Something draws her to Thomas’s door. It’s so odd to see it open. She’s never seen it so before, never even glimpsed in to the stairwell. A terrible smell rolls down the stairs, a smell of rot and chemicals that fills her with dread. And yet she finds herself walking up. This must still be a dream, she thinks, as she runs her hand up the plasterboard wall of the stairwell. In real life this smell would be enough to send me back down the stairs to look for one of the others. So I might as well go with it. At least I know it’s not real, not like when I was on the banks of the Ganges. That felt so real I thought I was going to die.
She reaches the door at the top of the stairs and finds that it, too, is open. She calls, tentatively, into the room: ‘Hello? Thomas? Hello?’ And steps inside. Sloped ceilings, a generalised grime, and an extraordinary and pungent collection of cardboard air fresheners drawing-pinned to the sloping ceiling as though they are a decorative flourish, a television on a stand and a record player on which the arm goes back and forth, back and forth, in the centre of an old LP. She goes over and takes it off. Can’t bear to watch old things damage themselves.
Cher’s black cat shoots out from under the stained and sagging sofa, trots towards her then moves to a gallop as he gets near. ‘Hey, Psycho,’ she says, and stretches out a hand. He ducks, slips past her legs and hurtles off into the house. She shakes her head. He’s never been a friendly cat, though he’s devoted to Cher and follows her wherever she goes.
And now she can hear the sobbing again. It’s muffled, as if the voice’s owner is shut behind a door. She calls out, once more, more loudly this time. Wherever Thomas is, he’s not here in among his stinking artefacts. ‘Hello?’
The sobbing stops. A shout in response. ‘Hello? Hello? Oh my God! Is someone there?’
It’s Cher. Somewhere in this flat, sounding weak and scared and desperate. ‘Cher?’ she calls.
A noise on the sloped ceiling; someone shifting, up on the roof, the sound of a tile loosening itself, sliding over her head and smashing on the flags below. ‘Oh, God! Collette! Oh, God, I’m here!’
‘Where?’
‘On the roof!’
She almost asks what she’s doing there, but thinks better of it. ‘Where?’
‘On the roof! I can’t get down. Please. Help!’
She’s beginning to realise that she’s awake; fully awake and in a place that makes her very uncomfortable. She doesn’t want to wait for Thomas to come back – he’s not the sort who would take kindly to uninvited guests.

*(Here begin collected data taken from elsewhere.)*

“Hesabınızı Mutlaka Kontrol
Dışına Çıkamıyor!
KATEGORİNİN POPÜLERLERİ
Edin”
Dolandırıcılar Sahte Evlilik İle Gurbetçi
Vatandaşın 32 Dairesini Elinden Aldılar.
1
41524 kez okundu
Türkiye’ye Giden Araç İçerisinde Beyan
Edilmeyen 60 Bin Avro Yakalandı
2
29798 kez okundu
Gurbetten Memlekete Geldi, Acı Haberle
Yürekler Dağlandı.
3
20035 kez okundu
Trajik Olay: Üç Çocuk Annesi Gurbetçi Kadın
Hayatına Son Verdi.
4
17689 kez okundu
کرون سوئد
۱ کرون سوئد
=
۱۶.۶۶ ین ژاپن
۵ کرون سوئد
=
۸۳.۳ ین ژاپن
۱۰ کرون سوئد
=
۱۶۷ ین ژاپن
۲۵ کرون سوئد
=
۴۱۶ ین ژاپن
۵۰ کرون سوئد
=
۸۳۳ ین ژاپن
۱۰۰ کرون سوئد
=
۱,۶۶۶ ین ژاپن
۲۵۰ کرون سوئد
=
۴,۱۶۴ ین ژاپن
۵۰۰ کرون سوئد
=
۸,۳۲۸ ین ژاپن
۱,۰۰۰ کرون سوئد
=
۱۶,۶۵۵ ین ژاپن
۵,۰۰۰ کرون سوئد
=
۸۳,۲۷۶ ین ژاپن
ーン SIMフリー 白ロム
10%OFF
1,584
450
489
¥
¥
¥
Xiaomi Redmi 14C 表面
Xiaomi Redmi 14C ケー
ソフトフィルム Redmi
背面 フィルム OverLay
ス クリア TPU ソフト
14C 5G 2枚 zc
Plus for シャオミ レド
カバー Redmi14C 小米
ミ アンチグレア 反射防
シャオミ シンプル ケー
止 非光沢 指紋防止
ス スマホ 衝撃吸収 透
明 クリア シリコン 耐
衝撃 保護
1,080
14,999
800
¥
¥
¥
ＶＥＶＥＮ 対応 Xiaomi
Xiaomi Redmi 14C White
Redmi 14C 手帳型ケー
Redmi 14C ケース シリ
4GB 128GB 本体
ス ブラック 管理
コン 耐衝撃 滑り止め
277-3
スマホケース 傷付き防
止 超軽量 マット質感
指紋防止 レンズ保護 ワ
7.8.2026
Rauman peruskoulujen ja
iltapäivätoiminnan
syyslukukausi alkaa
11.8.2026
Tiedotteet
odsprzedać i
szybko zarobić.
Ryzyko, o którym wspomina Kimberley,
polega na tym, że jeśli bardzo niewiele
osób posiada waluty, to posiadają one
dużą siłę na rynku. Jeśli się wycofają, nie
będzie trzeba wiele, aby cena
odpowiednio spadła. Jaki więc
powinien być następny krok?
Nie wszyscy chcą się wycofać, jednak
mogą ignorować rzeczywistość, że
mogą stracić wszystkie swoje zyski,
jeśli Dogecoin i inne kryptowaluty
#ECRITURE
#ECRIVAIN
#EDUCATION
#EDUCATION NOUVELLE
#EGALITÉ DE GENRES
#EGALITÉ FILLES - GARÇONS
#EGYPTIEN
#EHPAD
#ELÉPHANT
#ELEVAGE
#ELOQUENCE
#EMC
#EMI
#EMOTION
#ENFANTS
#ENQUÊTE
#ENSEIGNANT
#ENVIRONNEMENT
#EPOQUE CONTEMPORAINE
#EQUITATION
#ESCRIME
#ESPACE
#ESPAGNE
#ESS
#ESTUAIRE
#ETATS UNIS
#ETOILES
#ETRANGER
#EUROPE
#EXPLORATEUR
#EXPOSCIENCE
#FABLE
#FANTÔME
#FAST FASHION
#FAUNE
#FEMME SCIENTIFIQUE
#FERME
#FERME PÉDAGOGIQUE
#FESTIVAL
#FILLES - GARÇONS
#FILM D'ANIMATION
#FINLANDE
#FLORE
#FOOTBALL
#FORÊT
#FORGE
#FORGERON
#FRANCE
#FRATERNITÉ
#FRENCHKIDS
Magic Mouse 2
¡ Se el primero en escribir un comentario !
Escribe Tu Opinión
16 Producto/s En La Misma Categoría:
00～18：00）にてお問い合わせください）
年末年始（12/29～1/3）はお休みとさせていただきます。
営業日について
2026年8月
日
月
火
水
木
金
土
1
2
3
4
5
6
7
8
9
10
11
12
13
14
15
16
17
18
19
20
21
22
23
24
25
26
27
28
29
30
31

‘How did you get up there?’
‘Bedroom window. Oh, no, Collette, don’t…’
‘Hold on,’ she calls, and goes to the bedroom.
No, I am dreaming. I must be. That looks like…
She stops in the doorway and gapes. Her scalp crawls. Oh, my God, those are women. One on a chair, an Egyptian queen made of leather, one on the floor behind the door, one arm contorted beneath her and the other thrown full-length over her head, flaking into the carpet like a resident of Pompeii. Bags of salts, bottles of oil, a rail of dresses. What is this? What is this?
Cher’s voice brings her back to herself. ‘Collette? Collette!’
She does as she always does, as she’d trained herself. Thinks: I won’t think about this now, I’ll think about it later. Action always trumps thinking in an emergency. She steps gingerly over the wizened brown legs of the woman on the floor and climbs on to the bed. Leans her arms along the windowsill and puts her face out into the rain.